As per data from Stockedge that tracks daily FII/DII performance on NSE, FIIs removed about 2,899.68 crore on September 23 -- higher than the outflow of 2,509.55 crore on September 22. The outflow was at mere 461.04 crore on September 21. FIIs were net buyers in the equities on September 19 and September 20 with an inflow of 312.31 crore and 1,196.19 crore respectively.

That said, from September 19 to September 23 week, FIIs have pulled out around 4,361.77 crore from the equities.

Noteworthy, as per the NSDL data, FPIs were net sellers in the first six months of 2022 (January to June), with a cumulative outflow of a record 2,17,358 crore from the equity market during the period. June witnessed the biggest selling of 50,203 crore. However, as FPIs turned net buyers from July, some losses have been recovered.

Now, year-to-date, FPIs outflow in the equity market has been reduced to 1,52,527 crore.

However, with global economic slowdown concerns taking a toll on market sentiment, it will be keenly watched how FPIs move in the equity market going forward.

Going forward, the Geojit strategist said, "With the dollar index above 111 and the US 10-year bond yield above 3.7 % FPIs are unlikely to buy aggressively, going forward. The situation will change if the dollar index and US bond yields decline. In September, FPIs were strong buyers in financials, autos, and capital goods and sellers in IT. If FPIs again turn buyers financials will again emerge stronger since financials have strong fundamental support."
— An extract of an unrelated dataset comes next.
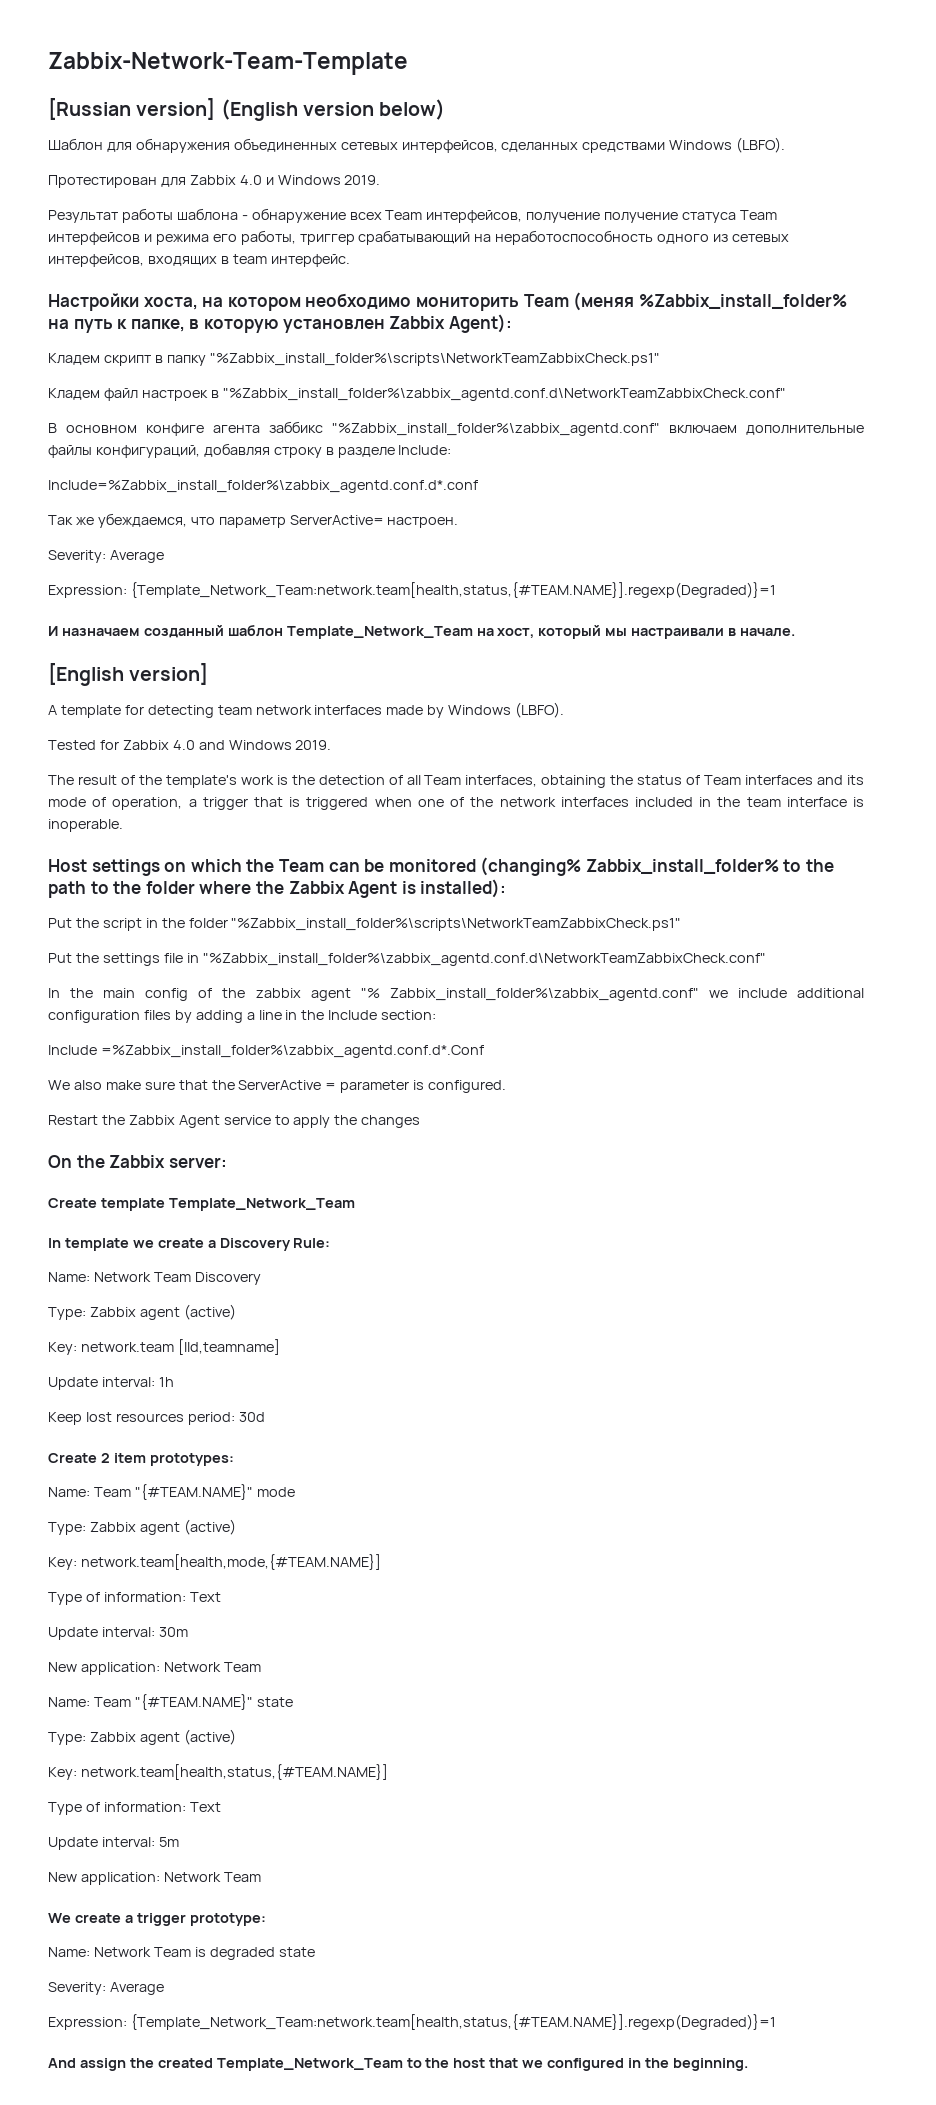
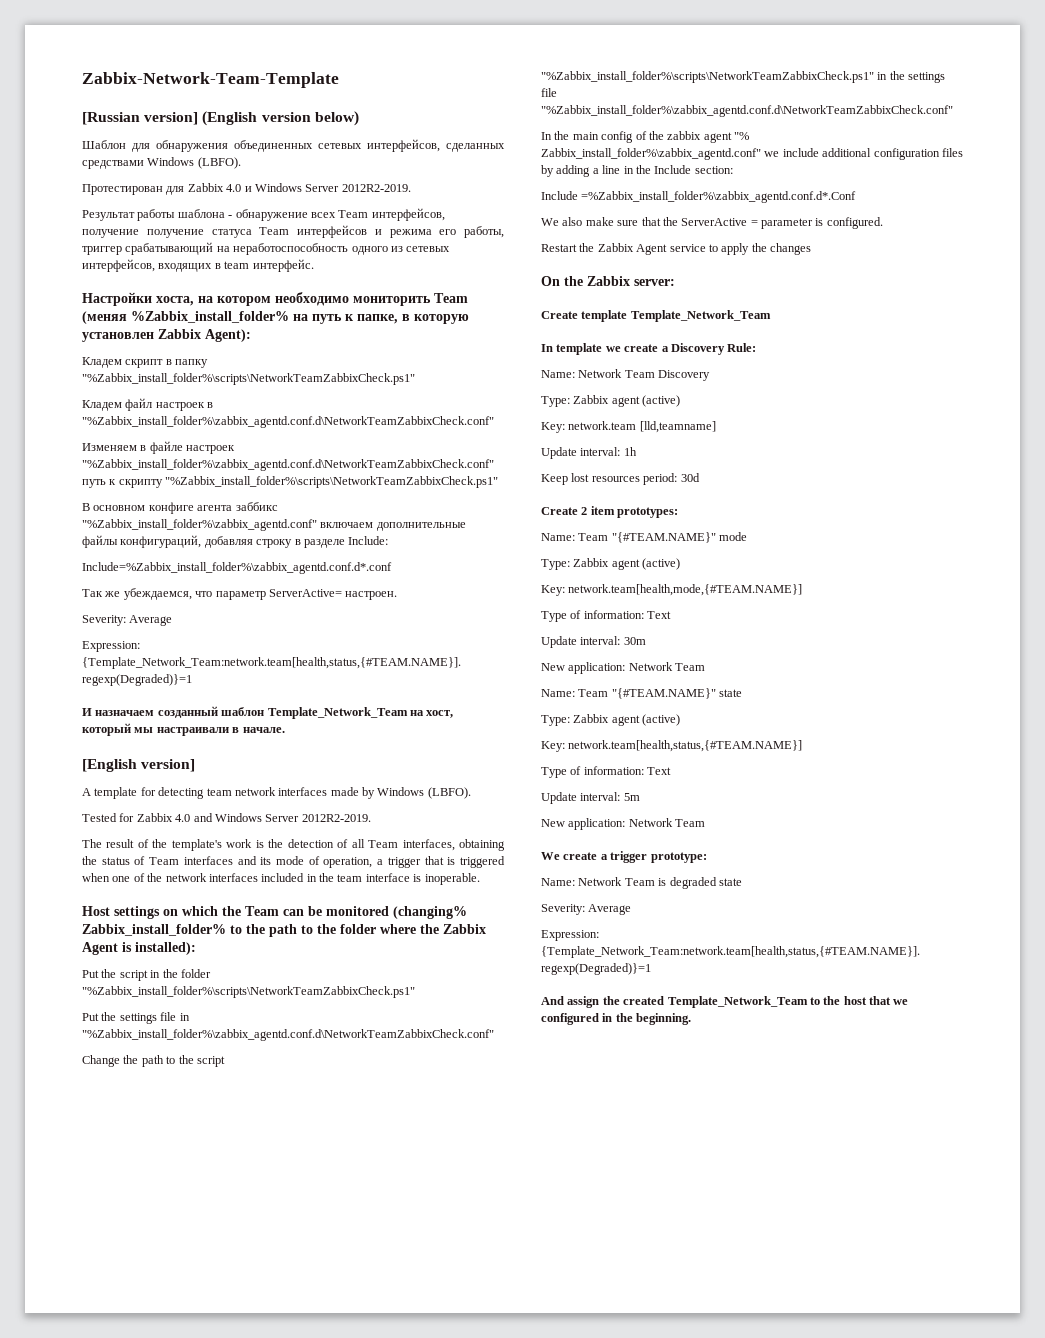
[344,175,381,185] 2019. -> [305,184,411,192] Server 2012R2-2019.
(786, 394) none -> [82,441,236,454] [82,459,494,471] [82,476,499,488] // Изменяем в файле настроек "%Zabbix_install_folder%\zabbix_agentd.conf.d\NetworkTeamZabbixCheck.conf" путь к скрипту "%Zabbix_install_folder%\scripts\NetworkTeamZabbixCheck.ps1"
[295,740,332,750] 2019. -> [265,814,371,822] Server 2012R2-2019.
(766, 959) none -> [82,1055,225,1067] [541,71,946,83] [541,88,557,97] [541,105,953,117] // Change the path to the script "%Zabbix_install_folder%\scripts\NetworkTeamZabbixCheck.ps1" in the settings file "%Zabbix_install_folder%\zabbix_agentd.conf.d\NetworkTeamZabbixCheck.conf"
Further, Vijaykumar said, "The near-term market outlook is bearish. Investors may wait and watch before committing more money. There is a trend of selective bottom-up stock picking in the broader market. This trend is likely to continue even when the headline indexes turn negative."

 

Disclaimer: The views and recommendations made above are those of individual analysts or broking companies, and not of Mint.